Allora il potere era saldamente nelle mani italiane, dello Stato e della Regione, mentre ora e’ saldamente nelle mani tedesche, della Provincia, modello esemplare di efficienza amministrativa, politica ed etnica e di “centralismo decentrato”. I sudtirolesi da vent’anni continuano a fingere di avere paura dello Stato italiano, e della cultura che esso rappresenta – ma l’SVP comincia a costruire l’immagine di un nuovo nemico, il centralismo dell’Europa -, e gli altoatesini da vent’anni hanno realmente paura della Provincia tedesca, e della cultura che essa rappresenta. Finche’ c’e’ la paura dell’assimilazione non potra’ esserci l’integrazione; ma se il potere e’ troppo sbilanciato, se e’ tutto da una parte, qualcuno si sentira’ sempre minacciato.
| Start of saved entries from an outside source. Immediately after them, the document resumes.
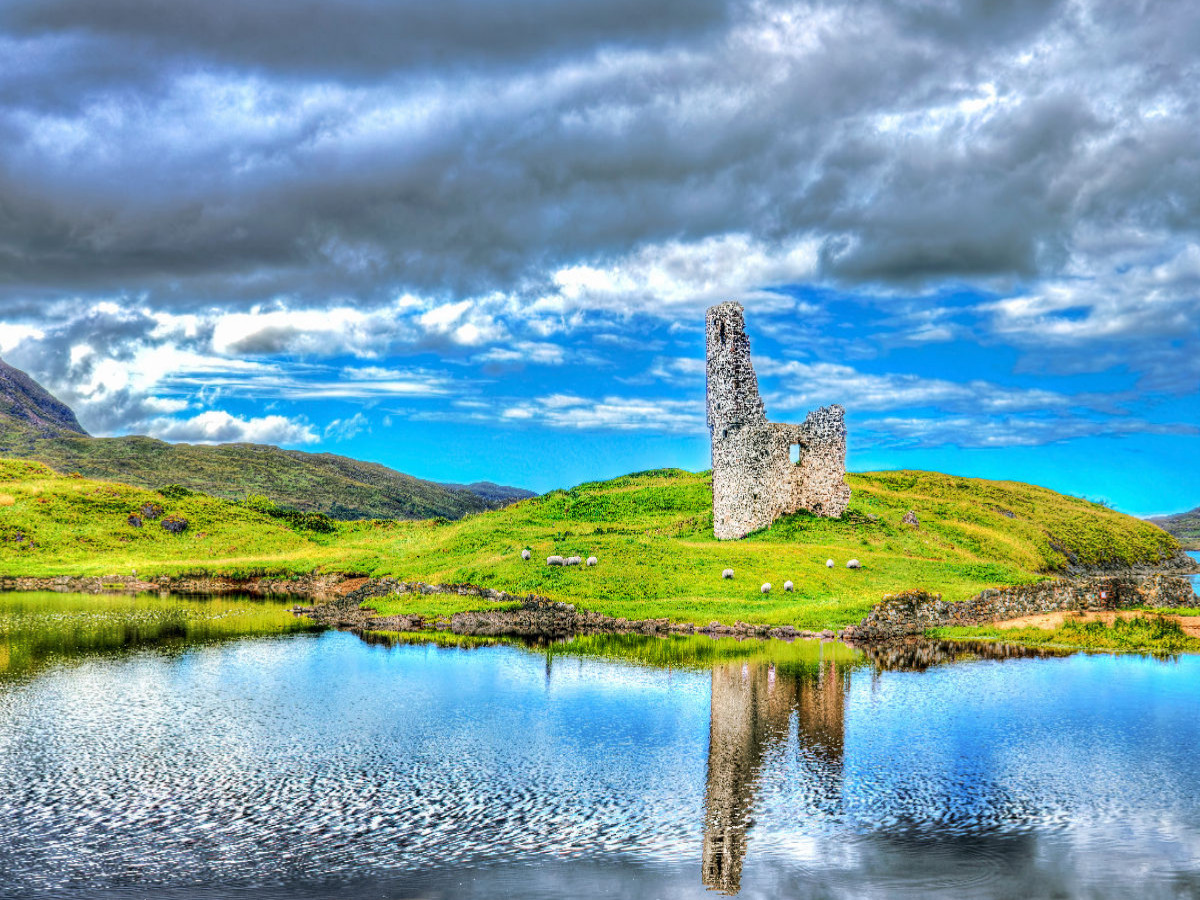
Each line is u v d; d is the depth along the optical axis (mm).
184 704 41500
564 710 40094
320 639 58344
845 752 34031
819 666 48312
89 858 25078
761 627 56938
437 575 72188
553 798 29594
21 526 101625
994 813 28391
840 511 86438
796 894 23250
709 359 87250
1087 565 107375
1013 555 90812
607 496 106500
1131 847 25984
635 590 64938
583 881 23875
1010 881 23953
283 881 23797
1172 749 34156
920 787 30469
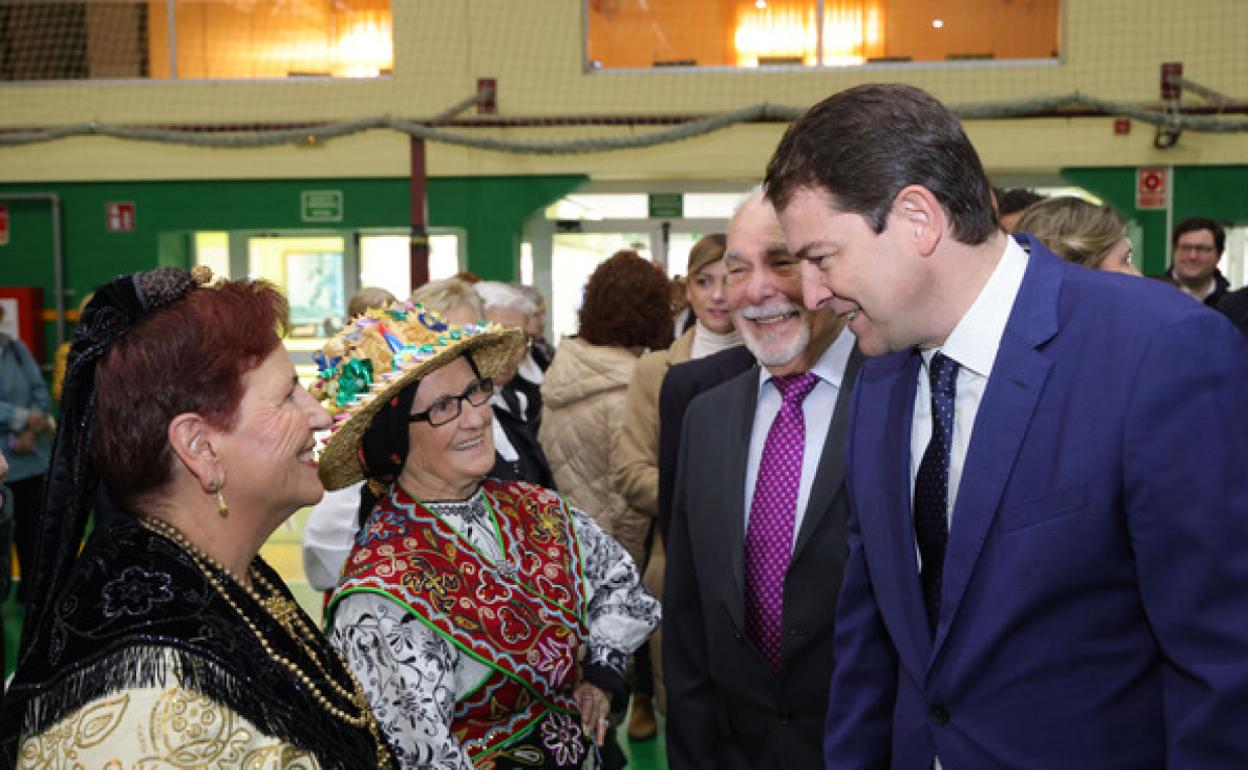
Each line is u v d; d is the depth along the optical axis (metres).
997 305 1.23
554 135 8.23
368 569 1.55
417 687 1.50
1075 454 1.16
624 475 2.86
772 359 1.80
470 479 1.67
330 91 8.44
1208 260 4.93
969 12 8.19
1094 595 1.18
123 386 1.05
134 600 0.98
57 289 8.59
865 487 1.43
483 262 8.38
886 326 1.25
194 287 1.12
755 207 1.80
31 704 0.95
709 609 1.84
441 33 8.29
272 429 1.10
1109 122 7.80
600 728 1.72
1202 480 1.08
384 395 1.52
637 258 3.34
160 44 8.78
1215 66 7.68
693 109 8.23
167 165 8.53
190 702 0.93
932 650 1.28
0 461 1.62
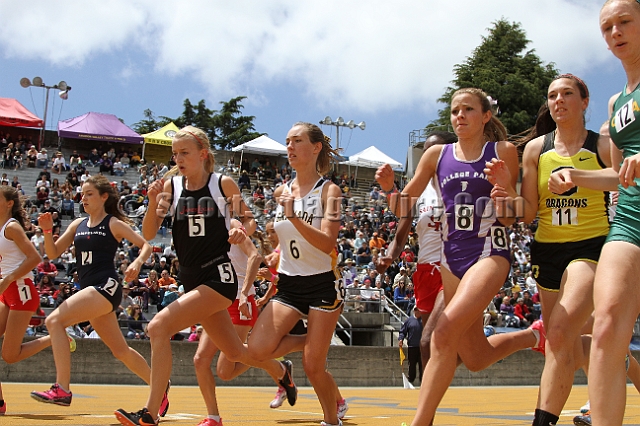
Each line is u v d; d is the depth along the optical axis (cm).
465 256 402
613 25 344
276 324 480
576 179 358
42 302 1617
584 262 390
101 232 588
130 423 411
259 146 3431
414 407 808
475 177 412
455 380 1568
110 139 3170
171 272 1853
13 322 621
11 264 632
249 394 1058
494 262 388
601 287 297
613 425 281
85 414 600
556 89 424
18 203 650
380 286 1962
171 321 436
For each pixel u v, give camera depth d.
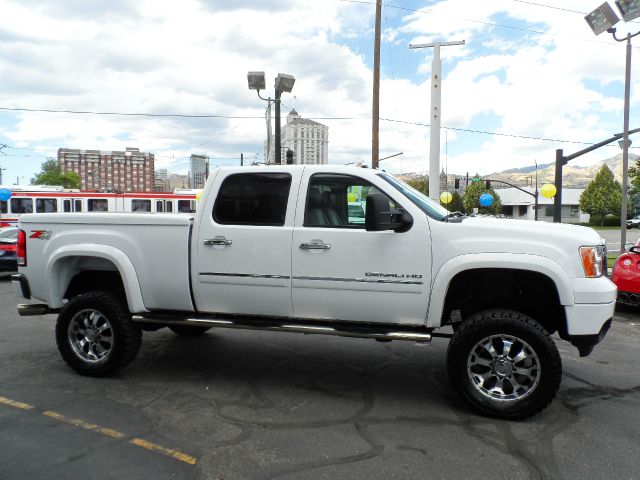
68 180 73.75
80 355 4.89
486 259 3.89
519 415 3.85
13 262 12.07
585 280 3.86
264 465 3.16
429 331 4.16
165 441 3.49
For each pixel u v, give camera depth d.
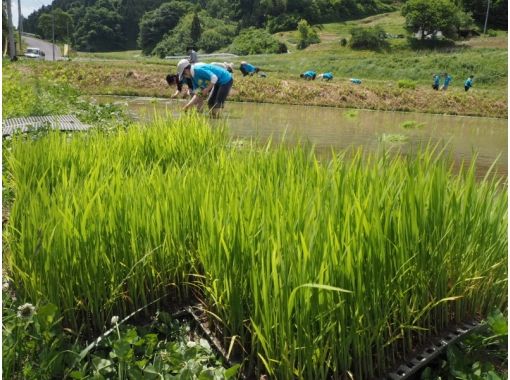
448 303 3.06
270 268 2.45
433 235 2.86
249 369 2.59
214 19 113.38
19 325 2.43
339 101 23.00
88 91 21.64
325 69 47.38
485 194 3.19
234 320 2.70
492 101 23.39
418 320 2.87
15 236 3.20
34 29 148.75
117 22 128.50
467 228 3.05
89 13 125.69
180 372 2.31
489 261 3.13
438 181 3.01
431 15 69.81
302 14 99.62
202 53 98.69
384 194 2.79
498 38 70.88
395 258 2.67
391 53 67.06
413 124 14.74
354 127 13.89
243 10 118.50
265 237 2.53
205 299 3.13
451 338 2.92
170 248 3.21
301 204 2.75
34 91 12.88
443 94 24.44
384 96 23.77
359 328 2.47
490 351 2.90
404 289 2.72
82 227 2.83
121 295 3.03
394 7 108.69
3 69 15.34
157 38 113.44
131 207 3.09
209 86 10.41
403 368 2.64
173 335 2.97
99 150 4.49
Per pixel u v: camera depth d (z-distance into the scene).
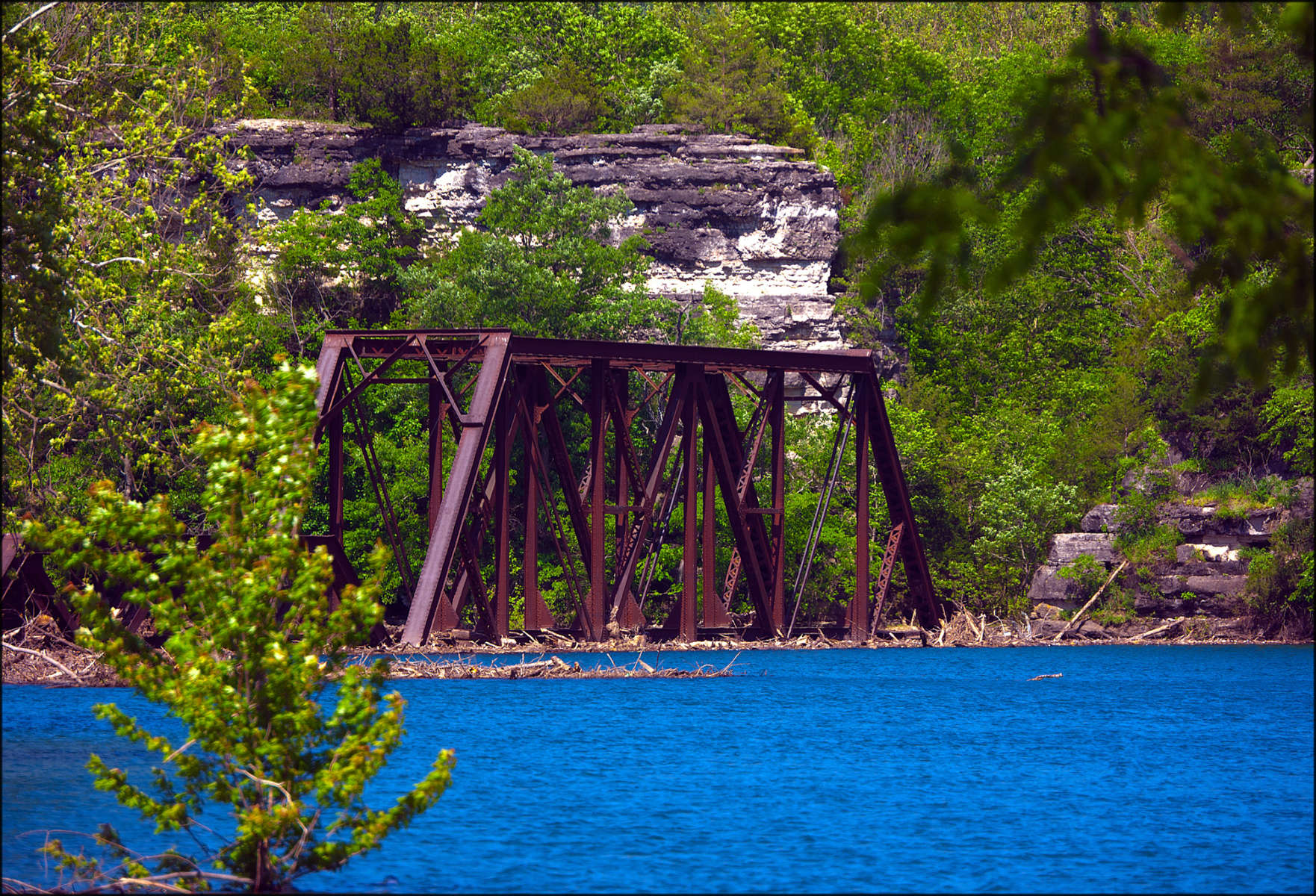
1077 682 197.00
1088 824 95.19
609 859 82.81
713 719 149.88
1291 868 82.00
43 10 142.25
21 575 166.50
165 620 68.50
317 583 68.56
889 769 118.06
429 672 177.12
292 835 69.06
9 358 129.62
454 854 83.62
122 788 66.31
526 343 191.88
Non e’ lo strumento di per se’ ad essere democratico od autoritario – pensiamo alla proposta/minaccia degli anni Cinquanta di istituire un’universita’ italiana a Bolzano -, ma e’ il progetto politico che lo governa. Come dicono ad Agordo: “Non l’e’ el ma’nec, ma el so’rama’nec”.
Ora anche la destra italiana neoautonomista, coalizione etnica e politica conservatrice, comincia a proporsi come partner affidabile dell’SVP, coalizione etnica e politica conservatrice. Per gli storici locali del XXII secolo – quelli che insegneranno nell’Universita’ di Bolzano e faranno ricerca nell’Accademia Europea, strutture di insegnamento e di ricerca volute dall’SVP solamente quando si sono verificate le condizioni per poterle controllare politicamente, senza lasciare agli altri neppure la possibilita’ di nominare i bidelli – sara’ difficile capire che queste due coalizioni etniche e politiche erano sostanzialmente simili pur odiandosi profondamente, ma sara’ ancora piu’ difficile ricordare che alla fine del XX secolo alcuni leader nazionali/sti italiani si chiamavano Holzmann e Fuestoess, mentre alcuni leader nazionali/sti tedeschi si chiamavano Magnago e Peterlini.
Tutti accomunati dall’ossessionante difesa della purezza dell’etnia, contro ogni odiosa contaminazione o assimilazione.
Bolzano, 20 luglio 2001.
Giorgio Delle Donne
1 Editoriale pubblicato sull'”Alto Adige” il 24 luglio 2001.